>>>>

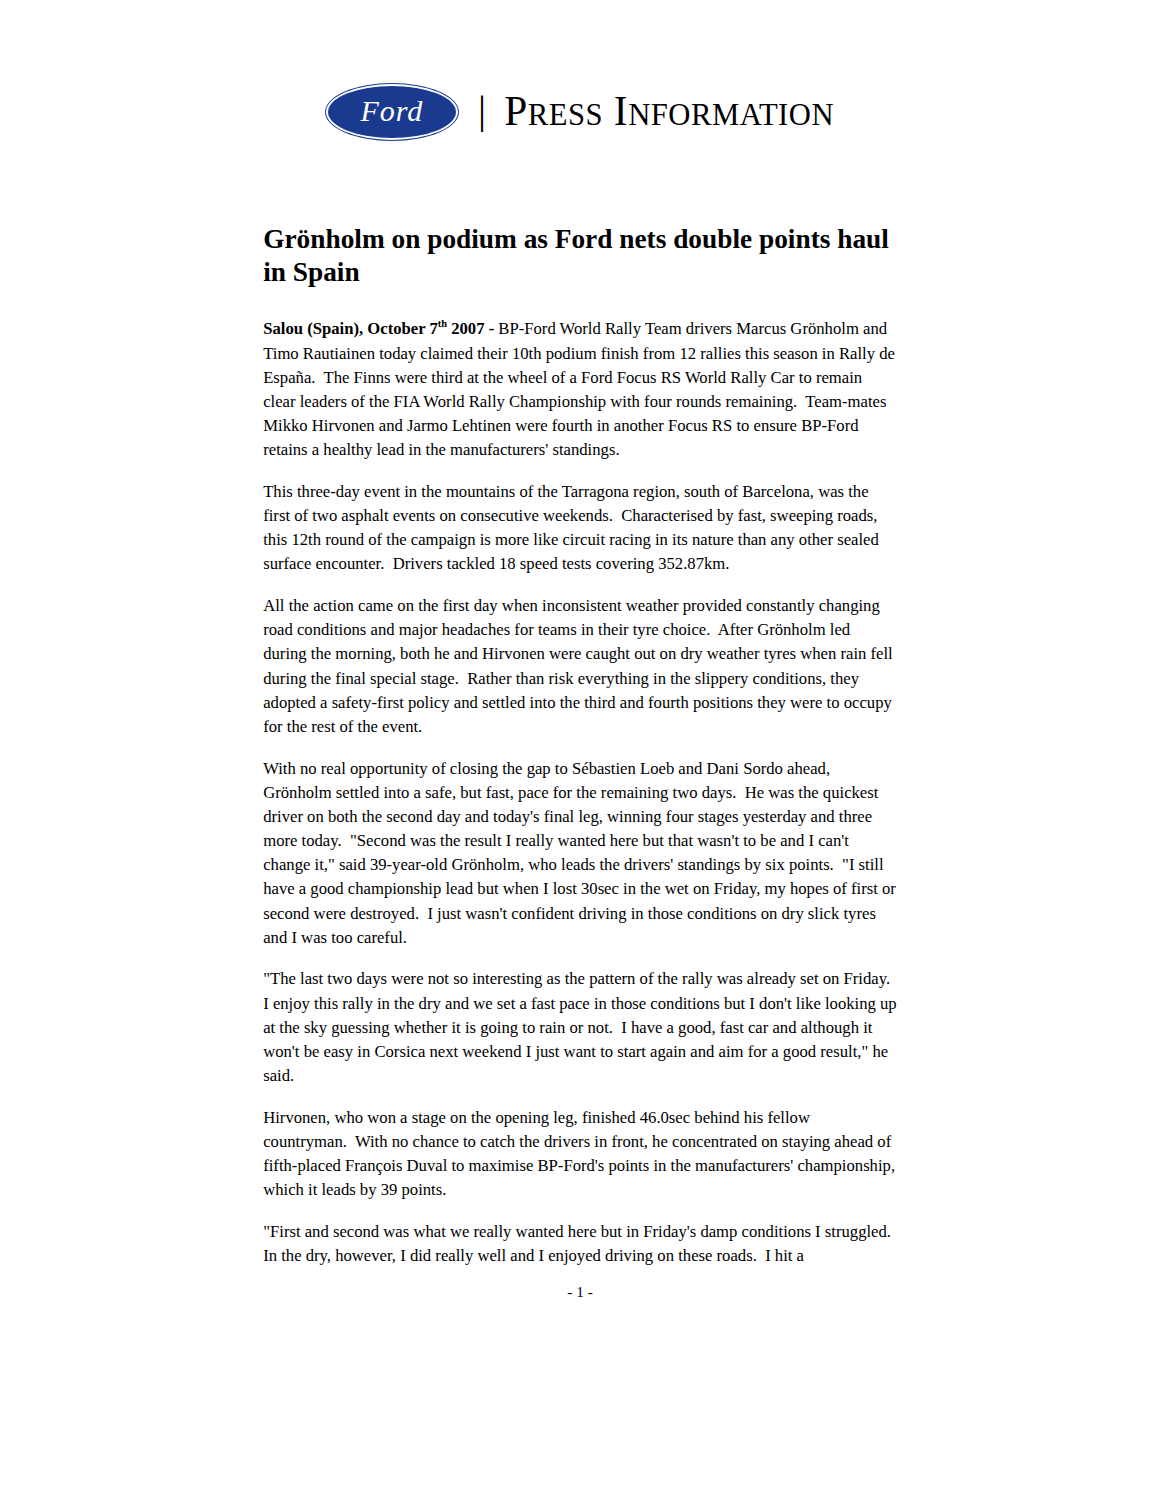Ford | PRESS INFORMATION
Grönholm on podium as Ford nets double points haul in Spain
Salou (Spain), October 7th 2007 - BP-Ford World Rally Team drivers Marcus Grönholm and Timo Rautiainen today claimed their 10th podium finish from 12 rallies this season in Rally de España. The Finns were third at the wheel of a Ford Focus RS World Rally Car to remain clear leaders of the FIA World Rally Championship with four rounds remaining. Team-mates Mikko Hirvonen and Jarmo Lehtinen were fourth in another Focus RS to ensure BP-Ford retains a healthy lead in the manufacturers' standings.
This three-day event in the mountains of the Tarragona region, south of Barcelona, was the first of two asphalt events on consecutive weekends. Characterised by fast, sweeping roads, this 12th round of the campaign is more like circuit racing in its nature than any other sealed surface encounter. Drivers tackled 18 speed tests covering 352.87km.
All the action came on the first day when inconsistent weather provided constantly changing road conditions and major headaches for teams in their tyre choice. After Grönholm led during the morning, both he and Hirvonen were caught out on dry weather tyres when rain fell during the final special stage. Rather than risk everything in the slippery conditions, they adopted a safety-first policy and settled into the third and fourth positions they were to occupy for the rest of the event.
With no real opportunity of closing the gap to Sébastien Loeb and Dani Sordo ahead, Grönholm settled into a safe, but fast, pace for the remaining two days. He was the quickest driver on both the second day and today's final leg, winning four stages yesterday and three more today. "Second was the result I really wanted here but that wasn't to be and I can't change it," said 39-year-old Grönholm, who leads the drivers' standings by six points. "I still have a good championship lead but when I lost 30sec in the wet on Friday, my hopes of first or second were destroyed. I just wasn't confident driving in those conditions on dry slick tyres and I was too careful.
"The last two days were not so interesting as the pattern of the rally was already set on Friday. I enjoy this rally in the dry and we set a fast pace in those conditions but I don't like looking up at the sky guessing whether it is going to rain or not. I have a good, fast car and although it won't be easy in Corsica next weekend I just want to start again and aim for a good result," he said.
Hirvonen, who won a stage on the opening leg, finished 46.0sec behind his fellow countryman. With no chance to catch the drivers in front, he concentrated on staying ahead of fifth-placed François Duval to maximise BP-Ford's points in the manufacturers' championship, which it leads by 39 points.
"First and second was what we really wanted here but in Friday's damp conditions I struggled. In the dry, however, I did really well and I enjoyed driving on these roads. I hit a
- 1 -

<<<<

A word-for-word restatement of the lines running from the one with "Hirvonen, who won" to the last line of the records is the whole answer.

▶ **Your response**:
Hirvonen, who won a stage on the opening leg, finished 46.0sec behind his fellow countryman. With no chance to catch the drivers in front, he concentrated on staying ahead of fifth-placed François Duval to maximise BP-Ford's points in the manufacturers' championship, which it leads by 39 points.
"First and second was what we really wanted here but in Friday's damp conditions I struggled. In the dry, however, I did really well and I enjoyed driving on these roads. I hit a
- 1 -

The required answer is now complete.